HOLLER is achingly sincere

Last November, Netflix released Hillbilly Elegy. Based on the book of corporate goon/congressional candidate JD Vance, the film claims to be a look at the lives of the down-and-out in rural Ohio and Kentucky. It was pretty roundly lambasted as an obvious fraud. Hollywood talent in front of and behind the camera, and a book meant to bolster the political career of an ambitious charlatan. Really, the only thing the film did successfully was blow up the spot of Holler, the vastly superior film about the same topic.

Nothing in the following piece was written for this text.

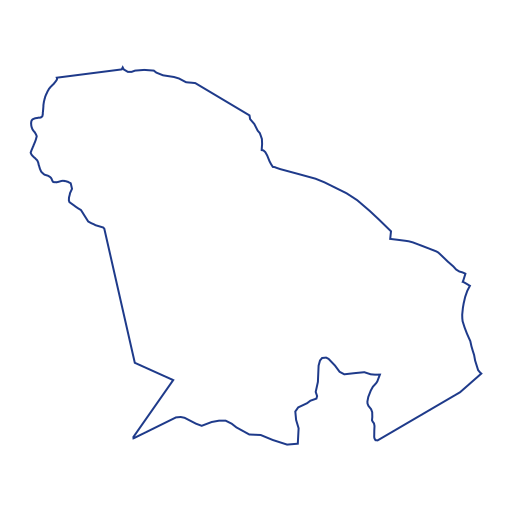 Anse Canot, Dennery, Saint Lucia
{"feature_id": "8701671B96841263270820", "entity_name": "Anse Canot", "entity_type": "district", "adm_level": 2, "iso_a3": "LCA", "parent_name": "Saint Lucia", "parent_adm1": "Dennery", "projection": "natural_earth1", "projection_center": [-60.908, 13.909], "detail": "fine", "context": "isolated", "style": "outline", "palette": "blue", "viewbox_px": 512, "rotation_deg": 0, "n_neighbors": 0, "source": "geoboundaries", "source_scale": "gbopen_adm2", "svg_char_len": 5402}
<svg xmlns="http://www.w3.org/2000/svg" viewBox="0 0 512 512"><path d="M465.0,273.5L462.5,272.4L459.3,271.5L456.1,269.5L453.3,266.4L447.9,261.7L439.7,253.8L438.1,252.4L436.3,251.4L425.5,247.2L412.9,242.4L408.8,241.3L405.5,240.8L396.9,239.7L390.2,238.9L391.0,231.3L379.4,220.0L369.7,210.9L357.2,200.2L346.6,193.3L336.9,188.5L324.4,182.3L315.5,178.7L298.0,173.9L280.2,169.1L276.4,167.8L274.7,167.1L272.8,166.9L270.9,163.9L269.5,161.2L267.2,155.5L265.3,152.1L263.4,150.4L261.7,150.1L261.7,149.7L262.1,144.0L261.9,139.0L260.8,135.8L259.8,133.1L257.7,130.7L254.3,124.0L250.1,119.1L249.5,115.4L195.3,83.1L191.4,82.7L187.7,82.4L186.0,82.2L179.0,78.5L174.0,77.0L163.0,75.3L156.3,72.6L153.8,70.6L144.3,69.9L135.1,70.6L131.5,71.9L127.9,71.9L123.7,69.4L122.7,67.4L121.7,69.4L56.8,77.7L57.0,78.2L57.0,78.7L57.0,79.0L56.9,79.6L56.6,80.0L56.4,80.4L56.0,81.0L55.7,81.3L55.5,81.6L55.3,81.9L54.9,82.4L54.4,83.0L54.1,83.3L53.9,83.7L53.5,84.1L53.1,84.4L52.9,84.7L52.4,85.1L51.8,85.7L51.5,86.1L51.0,86.5L50.4,87.1L50.1,87.6L49.7,88.0L49.1,88.7L48.9,89.0L48.6,89.6L48.4,89.9L48.2,90.4L47.9,90.8L47.6,91.3L47.1,92.4L46.9,92.9L46.8,93.2L46.4,93.8L46.3,94.2L46.1,94.5L45.9,95.0L45.7,95.5L45.5,96.0L45.4,96.3L45.2,96.7L45.1,97.1L45.0,97.6L44.9,98.1L44.7,98.5L44.6,98.9L44.5,99.4L44.3,100.1L44.2,100.6L44.0,101.3L43.9,101.7L43.9,102.1L43.8,102.5L43.7,103.1L43.6,103.9L43.5,104.3L43.5,104.8L43.4,105.3L43.4,106.0L43.4,106.6L43.3,107.1L43.3,107.7L43.3,108.1L43.2,108.5L43.2,109.0L43.2,109.3L43.1,109.7L43.1,110.2L43.0,110.7L43.0,111.2L43.0,111.7L42.9,112.0L42.8,112.5L42.8,112.8L42.8,113.3L42.8,113.9L42.8,114.3L42.6,114.7L42.6,115.1L42.5,115.7L42.4,116.1L42.1,116.4L41.8,116.8L41.2,117.3L40.7,117.3L40.4,117.5L40.1,117.7L39.7,117.7L39.3,117.7L38.8,117.7L38.5,117.7L38.2,117.7L37.7,117.9L37.0,118.0L36.7,118.0L36.3,118.1L35.8,118.2L35.3,118.2L34.9,118.4L34.5,118.5L34.1,118.7L33.6,118.9L33.3,119.0L33.1,119.1L32.6,119.4L32.3,119.6L32.0,120.1L31.7,120.4L31.5,120.9L31.3,121.4L31.3,121.8L31.2,122.5L31.1,122.9L31.1,123.4L31.1,123.7L31.2,124.0L31.2,124.5L31.2,125.0L31.3,125.6L31.4,126.1L31.6,127.0L31.7,127.3L32.0,128.1L32.1,128.3L32.2,128.7L32.4,129.2L32.7,129.6L32.8,129.9L33.1,130.3L33.4,130.6L33.6,131.0L34.0,131.5L34.3,131.8L34.7,132.2L34.9,132.4L35.2,133.1L35.4,133.4L35.7,133.9L35.9,134.3L36.1,134.6L36.2,134.9L36.3,135.2L36.5,135.6L36.6,135.9L36.7,136.6L36.6,136.9L36.4,137.5L36.2,138.2L36.1,138.7L36.0,139.0L35.9,139.4L35.6,140.3L35.3,141.1L35.1,141.6L35.0,141.9L34.9,142.2L34.7,142.7L34.5,143.0L34.2,143.9L34.0,144.3L33.7,144.9L33.6,145.3L33.4,145.9L33.0,146.7L32.8,147.1L32.5,148.0L32.3,148.4L32.1,148.8L32.0,149.2L31.4,150.5L31.2,151.2L30.9,152.0L30.7,152.5L30.7,152.8L31.0,153.5L31.3,154.2L31.5,154.6L31.8,154.9L31.9,155.1L32.4,155.7L33.1,156.4L33.7,157.0L34.2,157.5L34.8,157.9L35.2,158.3L35.5,158.6L35.8,159.0L36.1,159.3L36.6,159.7L36.9,160.0L37.2,160.4L37.5,160.9L37.8,161.7L38.1,162.2L38.2,162.7L38.4,163.2L38.4,163.6L38.6,164.1L38.6,164.6L38.7,164.9L38.8,165.2L39.1,165.9L39.2,166.3L39.3,166.7L39.4,167.1L39.6,167.6L39.7,168.0L39.9,168.8L40.0,169.0L40.3,169.6L40.4,169.9L40.7,170.6L40.9,171.0L41.1,171.5L41.4,171.9L41.8,172.3L42.2,172.7L42.6,173.1L43.0,173.4L43.3,173.7L43.5,173.9L43.7,174.1L44.0,174.3L44.3,174.5L44.8,174.8L45.2,174.9L45.8,175.0L46.1,175.2L46.9,175.4L47.2,175.5L47.6,175.6L48.3,175.9L48.6,176.1L49.0,176.3L49.4,176.6L49.9,176.9L50.3,177.2L50.6,177.5L51.0,177.9L51.2,178.3L51.4,178.6L51.7,179.1L51.8,179.5L51.9,179.8L52.1,180.2L52.3,180.5L52.4,180.8L52.7,181.4L53.0,181.8L53.3,182.0L53.7,182.1L54.1,182.1L54.4,182.2L54.8,182.2L55.2,182.2L55.6,182.2L55.9,182.2L56.3,182.3L56.5,182.3L57.0,182.1L57.4,182.1L58.3,181.9L58.9,181.7L59.3,181.6L59.6,181.5L60.0,181.4L60.7,181.2L61.0,181.1L61.4,181.0L62.0,180.9L62.7,180.8L63.0,180.8L63.3,180.8L64.1,181.0L64.5,180.9L64.9,181.1L65.3,181.1L65.6,181.1L66.2,181.3L66.7,181.5L67.2,181.7L67.7,181.7L67.9,181.9L68.3,182.0L68.6,182.2L69.1,182.5L69.8,182.8L70.7,183.3L71.2,185.3L72.0,188.8L71.2,190.6L70.0,193.2L69.8,194.4L69.0,197.5L68.9,199.5L68.9,200.6L69.5,202.2L74.4,205.7L75.4,206.5L75.7,206.7L78.2,208.4L80.9,210.0L81.1,210.3L81.7,211.2L84.4,215.5L88.2,221.5L91.3,223.2L93.7,224.2L95.5,225.2L99.2,226.3L103.2,227.5L104.3,228.7L134.8,362.8L173.2,380.1L133.4,437.0L133.5,438.3L133.8,438.2L176.0,417.4L180.7,417.0L184.6,417.8L196.0,423.7L201.7,425.8L211.7,422.0L218.9,420.7L225.7,420.7L231.7,423.7L236.4,427.4L249.3,434.5L260.7,435.0L272.8,440.0L287.1,444.6L297.8,443.7L298.6,428.3L296.1,419.9L295.3,411.5L298.2,407.4L307.1,403.2L310.4,400.7L316.4,398.6L317.1,396.1L315.7,391.9L317.9,381.9L318.6,365.6L320.0,360.5L322.1,358.0L326.1,357.6L328.6,358.9L335.0,365.6L339.6,371.8L344.3,374.3L355.0,373.1L364.3,372.2L370.7,374.3L375.4,374.7L379.9,374.6L377.3,381.4L376.2,383.1L372.9,386.7L370.8,390.5L368.3,396.9L367.4,401.5L367.5,403.5L368.4,405.8L371.1,409.2L372.2,412.2L372.3,417.0L372.0,420.3L372.8,421.8L374.0,423.4L374.5,426.0L374.3,430.5L374.2,437.0L374.5,438.5L375.5,440.2L377.0,440.3L377.6,440.4L460.1,392.2L480.6,374.2L481.3,373.6L480.0,372.4L478.1,370.1L477.1,366.9L475.1,360.5L474.1,355.0L472.7,350.6L471.4,346.1L470.3,341.1L469.1,338.5L466.9,333.5L464.6,327.5L462.6,321.2L462.3,318.3L462.2,314.7L462.9,307.8L463.7,303.2L465.2,296.8L467.3,290.8L469.9,285.8L469.0,285.3L468.7,285.1L467.4,284.3L465.0,282.9L463.7,282.2L463.1,281.8L462.8,281.8L463.0,281.1L463.3,280.5L465.3,274.1L465.4,273.7L465.0,273.5Z" fill="none" stroke="#1e3a8a" stroke-width="2"/></svg>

When you live in a small rust belt town, it can be hard to see a future for yourself. Decades of neoliberal economic policy have shattered much of rural America. There is no real social safety net. Vance, fittingly for someone running for Republican office in a DEEP red state, blames the people for their problems. Hillbilly Elegy reflects that. It’s a story utterly lacking in empathy.

Holler takes a more humanistic view of the problem. Writer/director Nicole Riegel has lived this life. She sees the humanity inherent to the little moments of collapse.

“Ruth, we believe you can be anyone you want.”

Ruth (Jessica Barden) is a smart girl in a tough spot. Growing up in rural Ohio, she’s watched jobs vanish and opioids run rampant. She’s learned a sort of reflexive hostility, a recognition that the system was not built to help people like her. She’s not wrong about that. Her mother, a recovering addict (Pamela Adlon), wants to come home when she gets out of jail rather than go to a much-needed rehab facility. Her father is never mentioned.

The only stable adults in her life are surrogate-mom Linda (Becky Ann Baker) and her older brother Blaze (a deeply miscast Gus Halper), who sees how smart she is but lacks the maturity to really care for her. She misses class regularly, antagonizing her teachers, helping Blaze collect scrap metal to sell to a local junkyard. That doesn’t bring in enough money to survive, let alone to pay for college. But how else does someone escape a town like Jackson?

Eventually, Ruth and Blaze join the scrapyard as employees, rather than sellers, under the oversight of owner Hark (Austin Amelio). It gives them the chance to make real money, but the work is dangerous. Hark takes Ruth under his wing and gives her and Blaze a chance to do more than scrape by. There’s a real living to be made in the scrapyard, one with at least a little security. And on the flipside, the student debt Ruth would have to take on at college could be life-destroying.

What does she do? How do you make a choice like that? Dangerous, precarious work — or financially barter away your future for the off-chance of escape? And what else do you leave behind when you try to get away?

“Well, I don’t want to be in this room anymore.”

Holler is a film about America, but it’s also a film about a very specific part of America. First-time writer/director Nicole Riegel comes by the story honestly: She grew up in a town like this, in a situation like this. She knows what it’s like to watch a town sink into despair.

Unfortunately, her newness gets the best of her at times, making her overplay her hand to go for the too-broad metaphor. When a character mentions his town being left behind while the camera watches Ruth play with a globe, the message is distressingly blunt. The movie is at its worst when the characters feel like pawns in a grand Statement. Is Riegel telling their story, or just using that story to score points?

Thankfully, it’s not a problem that pops up too often. It can see the way — show the way — global neoliberalism has devastated communities without needing to resort to heavy-handed metaphors. And it can recognize that there is no solution, no real escape. The pain, the trauma, lingers. The human toll of global capitalism is inescapable, its gravity relentless.

No character better encapsulated this idea than Becky Ann Baker’s Linda. Becky Ann Baker has quietly been one of the best character actors of my lifetime. Baker is game for anything, capable of comedy and drama, and always gives everything to the performance. Here, she plays the last anchor of a faltering community, a labor organizer at the last factory in town. She struggles to make sure that the workers are taken care of and treated like people despite having no power. Baker disappears for large chunks of the movie, but many of the film’s best scenes belong to her.

“So can I be that?”

Holler lives in the same universe as Winter’s Bone. But Holler lacks the genre hook that made Winter’s Bone easier to digest. Yeah, it told a story about life on the margins, but it was tied to a crime drama. It’s easier to deal with this kind of story when it’s built on expected genre hooks. There’s an almost documentary-like quality to Holler from time-to-time, something more like Rich Hill.

Riegel is a relatively new voice, but this is the sort of self-assured character piece that would have been the toast of Sundance in the 90s. Today, Holler is likely destined to be buried in a streaming service, grist for the content mill. But hopefully that will make it easier to stumble upon, easier for people to find and appreciate. I’ve lived in cities like this before, and there was something surprisingly moving about seeing it reflected on screen without condescension. I hope more people can have that experience.